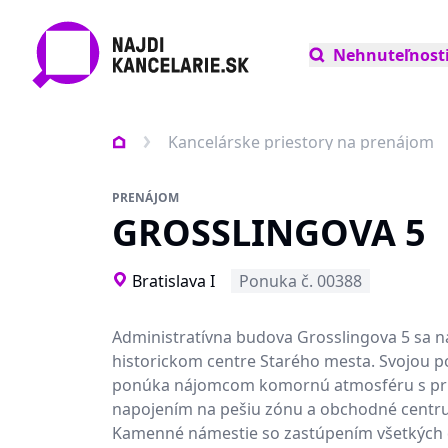
Nehnuteľnost
Kancelárske priestory na prenájom
PRENÁJOM
GROSSLINGOVA 5
Bratislava I
Ponuka č. 00388
Administratívna budova Grosslingova 5 sa n
historickom centre Starého mesta. Svojou 
ponúka nájomcom komornú atmosféru s p
napojením na pešiu zónu a obchodné cent
Kamenné námestie so zastúpením všetkých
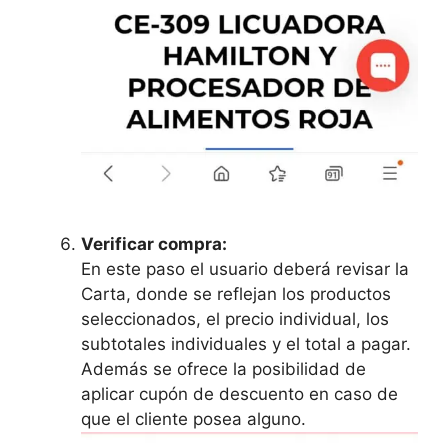
Verificar compra:
En este paso el usuario deberá revisar la
Carta, donde se reflejan los productos
seleccionados, el precio individual, los
subtotales individuales y el total a pagar.
Además se ofrece la posibilidad de
aplicar cupón de descuento en caso de
que el cliente posea alguno.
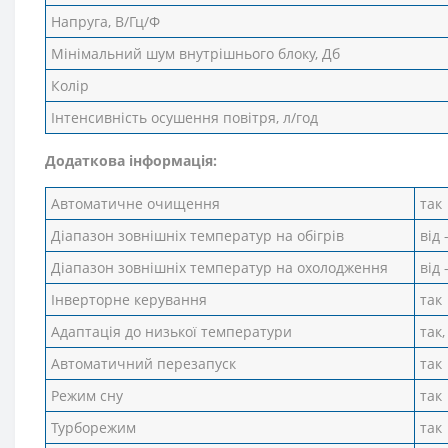
Напруга, В/Гц/Ф
Мінімальний шум внутрішнього блоку, Дб
Колір
Інтенсивність осушення повітря, л/год
Додаткова інформація:
Автоматичне очищення
так
Діапазон зовнішніх температур на обігрів
від 
Діапазон зовнішніх температур на охолодження
від 
Інверторне керування
так
Адаптація до низької температури
так,
Автоматичний перезапуск
так
Режим сну
так
Турборежим
так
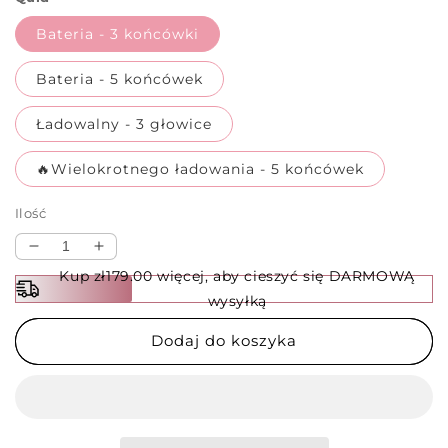
Bateria - 3 końcówki
Bateria - 5 końcówek
Ładowalny - 3 głowice
🔥Wielokrotnego ładowania - 5 końcówek
Ilość
Zmniejsz
Zwiększ
ilość
ilość
Kup zł179.00 więcej, aby cieszyć się DARMOWĄ
dla
dla
wysyłką
✨
✨
🧘
🧘
Dodaj do koszyka
PENNA
PENNA
DO
DO
MASAŻU
MASAŻU
MERIDIANÓW
MERIDIANÓW
–
–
* * * * * * *
## EXERCISE DETAILS:
Skip every image and output the remaining records exactly.

## ANSWER SPACE:
Nehnuteľnost
Kancelárske priestory na prenájom
PRENÁJOM
GROSSLINGOVA 5
Bratislava I
Ponuka č. 00388
Administratívna budova Grosslingova 5 sa n
historickom centre Starého mesta. Svojou 
ponúka nájomcom komornú atmosféru s p
napojením na pešiu zónu a obchodné cent
Kamenné námestie so zastúpením všetkých
Verificar compra:
En este paso el usuario deberá revisar la
Carta, donde se reflejan los productos
seleccionados, el precio individual, los
subtotales individuales y el total a pagar.
Además se ofrece la posibilidad de
aplicar cupón de descuento en caso de
que el cliente posea alguno.
Напруга, В/Гц/Ф
Мінімальний шум внутрішнього блоку, Дб
Колір
Інтенсивність осушення повітря, л/год
Додаткова інформація:
Автоматичне очищення
так
Діапазон зовнішніх температур на обігрів
від 
Діапазон зовнішніх температур на охолодження
від 
Інверторне керування
так
Адаптація до низької температури
так,
Автоматичний перезапуск
так
Режим сну
так
Турборежим
так
Bateria - 3 końcówki
Bateria - 5 końcówek
Ładowalny - 3 głowice
🔥Wielokrotnego ładowania - 5 końcówek
Ilość
Zmniejsz
Zwiększ
ilość
ilość
Kup zł179.00 więcej, aby cieszyć się DARMOWĄ
dla
dla
wysyłką
✨
✨
🧘
🧘
Dodaj do koszyka
PENNA
PENNA
DO
DO
MASAŻU
MASAŻU
MERIDIANÓW
MERIDIANÓW
–
–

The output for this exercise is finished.